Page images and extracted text
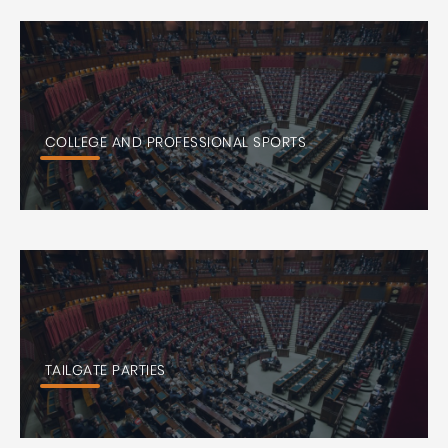
COLLEGE AND PROFESSIONAL SPORTS
TAILGATE PARTIES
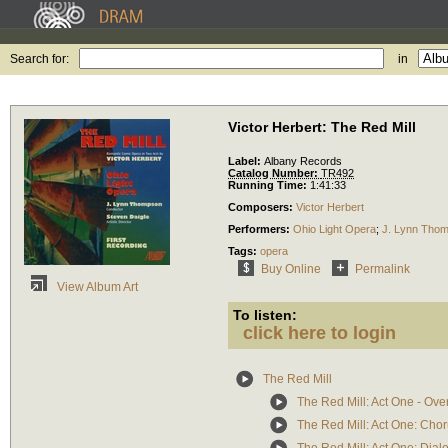
Search for:
in
Victor Herbert: The Red Mill
Label:
Albany Records
Catalog Number:
TR492
Running Time:
1:41:33
Composers:
Victor Herbert
Performers:
Ohio Light Opera
;
J. Lynn Tho
Tags:
opera
Buy Online
Permalink
View Album Art
To listen:
click here to login
The Red Mill
The Red Mill: Act One - Ove
The Red Mill: Act One: Choru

* [ASSIGNMENT] Each line above gets copied exactly; leave the pictures out.

* [ANSWER FOR THE TASK]
COLLEGE AND PROFESSIONAL SPORTS
TAILGATE PARTIES
Search for:
in
Victor Herbert: The Red Mill
Label:
Albany Records
Catalog Number:
TR492
Running Time:
1:41:33
Composers:
Victor Herbert
Performers:
Ohio Light Opera
;
J. Lynn Tho
Tags:
opera
Buy Online
Permalink
View Album Art
To listen:
click here to login
The Red Mill
The Red Mill: Act One - Ove
The Red Mill: Act One: Choru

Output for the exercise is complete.